Cloud Storage Acceleration

One of the key advantages of Cloud Storage is the ability to access Cloud buckets from any location around the globe. However, this causes a particular problem for most cloud products – slow communication lines and distance being the chief culprits. BridgeSTOR has developed technology that sends data fast and efficiently into the Cloud.

Asynchronous I/O

Although most operating systems today use advanced caching methods, few have asynchronous I/O. Asynchronous I/O allows buffers to be sent up in parallel to a target device. This means Coronado V-NAS Access Points may open multiple connections to Cloud Storage. When a buffer has completed, it may start data reduction functions which require time consuming algorithms. However, while that is occurring another buffer may be accepting additional I/O. When the buffer has completed its complicated algorithms it is then sent off to Cloud Storage. In high speed environments it may be possible for multiple buffers to be sent to Cloud Storage in parallel, allowing for high speed cloud ingest.

POST Processing

Coronado V-NAS Access Points provide optional post processing. Post processing is ideal for backup situations where a read/write cache is implemented to get data quickly off of servers during a backup period. When files are transferred into Coronado they are sent to the local read/write cache and properly logged. At a user-defined time the log will be processed by a background task and the data will be moved into the cloud. If a Coronado V-NAS Global View Manager is utilized and a file is written into the cache, the file name will also be written to the Coronado V-NAS Global View Manager, reserving the file from being used by other Coronado V-NAS Global Access Points. If any other Coronado V-NAS Global Access Points try to access the file, they will be given an access error. Of course the Coronado V-NAS Global Access Point that wrote the file will still have full access to the file. For example, if a file is deleted it will be removed and the name made available for other users. Once the file is properly entered into the system, other Coronado V-NAS Global Access Points will be able to pull down the data.

Global Single File Instance

Another way to solve high performance challenges is with single file instance. But how is all the single file instance data kept in sync? BridgeSTOR solves this problem utilizing a feature called Global Single File Instance, which allows all global locations to maintain a single file instance and compress data into a common cloud bucket.
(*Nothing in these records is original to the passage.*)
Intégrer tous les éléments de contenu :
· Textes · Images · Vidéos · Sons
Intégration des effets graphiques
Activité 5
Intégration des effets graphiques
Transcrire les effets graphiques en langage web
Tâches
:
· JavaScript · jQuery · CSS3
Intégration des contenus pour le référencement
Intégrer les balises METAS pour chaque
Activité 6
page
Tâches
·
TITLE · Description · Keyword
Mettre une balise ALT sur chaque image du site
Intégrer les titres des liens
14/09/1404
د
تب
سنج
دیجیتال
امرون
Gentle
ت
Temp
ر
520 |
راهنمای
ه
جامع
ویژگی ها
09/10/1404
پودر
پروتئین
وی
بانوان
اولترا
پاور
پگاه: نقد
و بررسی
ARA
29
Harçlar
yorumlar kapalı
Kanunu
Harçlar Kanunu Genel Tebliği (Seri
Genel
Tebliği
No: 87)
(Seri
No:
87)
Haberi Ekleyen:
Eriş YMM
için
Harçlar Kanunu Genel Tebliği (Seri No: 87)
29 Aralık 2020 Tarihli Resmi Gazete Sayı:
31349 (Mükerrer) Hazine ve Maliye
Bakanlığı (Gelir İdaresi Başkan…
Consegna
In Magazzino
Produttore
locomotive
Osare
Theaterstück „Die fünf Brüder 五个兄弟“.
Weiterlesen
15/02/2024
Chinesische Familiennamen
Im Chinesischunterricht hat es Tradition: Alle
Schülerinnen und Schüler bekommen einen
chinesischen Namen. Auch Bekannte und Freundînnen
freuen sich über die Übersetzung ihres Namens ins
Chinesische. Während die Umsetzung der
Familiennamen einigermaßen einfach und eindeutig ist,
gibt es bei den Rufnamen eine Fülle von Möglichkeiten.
When Global Single File Instance is enabled, CSFS utilizes a Cloud Hash Table that resides in the Coronado V-NAS Global View Manager and may be located in the Cloud or a local clustered VM data store that is specifically assigned to a single Cloud bucket. CSFS communicates with the Coronado V-NAS Global View Manager Hash Table utilizing a standard TCP socket interface designed to be friendly with firewalls. The Coronado V-NAS Global View Manager then brokers hash lookups and the allocation of common metadata so all file systems are capable of storing and retrieving shared files in and out of a Cloud bucket. For instance, a user in New York could write a file in single file instance form to an Amazon Bucket and if a user in Chicago were to send the same file, only the metadata (not the data) would be sent to the Cloud – resulting in a dramatic speed improvement.

How our Global Single File Instance Works

BridgeSTOR’s single file instance will also work on sub files. This means that even if a small portion of a file was a duplicate, that portion would not be sent into the Cloud.

With CSFS Sub-File Block Single File Instance, data blocks are “fingerprinted” using a hashing algorithm (SHA-1) that produces a unique, “shorthand” identifier for each data block. These unique fingerprints along with the blocks of data that produced them are indexed, compressed and optionally encrypted and then retained. Duplicate copies of data that have previously been fingerprinted are reduced to a single file instance, leaving only a single instance of each unique data block along with its corresponding fingerprint.

Once the block fingerprint value has been calculated, the single file instance engine has to compare the fingerprint against all the other fingerprints that have previously been generated to see whether this block is unique (new) or has been processed previously (a duplicate). It is the speed at which these index search and update operations are performed that is at the heart of a data reduction system’s throughput. All new fingerprints along with their corresponding full data representations are transferred to the Cloud in a compressed and optionally encrypted form, allowing WAN optimization in-flight and storage optimization in the Cloud.

CSFS allows the Hash Table to be memory resident. The amount of memory required to hold the hash table is based on the amount of physical capacity being used and the single file instance block size. The Hash Table may also be swapped to disk, which does produce higher latency but will allow small memory footprints.

CSFS Sub-File Block Single File Instance also has special logic for optimizing virtual machine images by mathematically aligning data into a CSFS single file instance block. This special algorithm for virtual machines adds little latency to the system and guarantees all blocks will be properly reduced to a single instance. CSFS automatically invokes this optimization to maximize the data reduction of virtual machine images.

When an enterprise establishes a common repository for shared files in the Cloud across multiple locations, the ability to optimize that Cloud Storage via global single file instance is a virtual “no brainer”, yet most “Cloud Storage Gateways” do not offer this feature. Leveraging CSFS Global Single File Instance, Coronado V-NAS Access Points offer significant savings in Cloud Storage capacity and money for organizations that need to share and collaborate on files across multiple locations.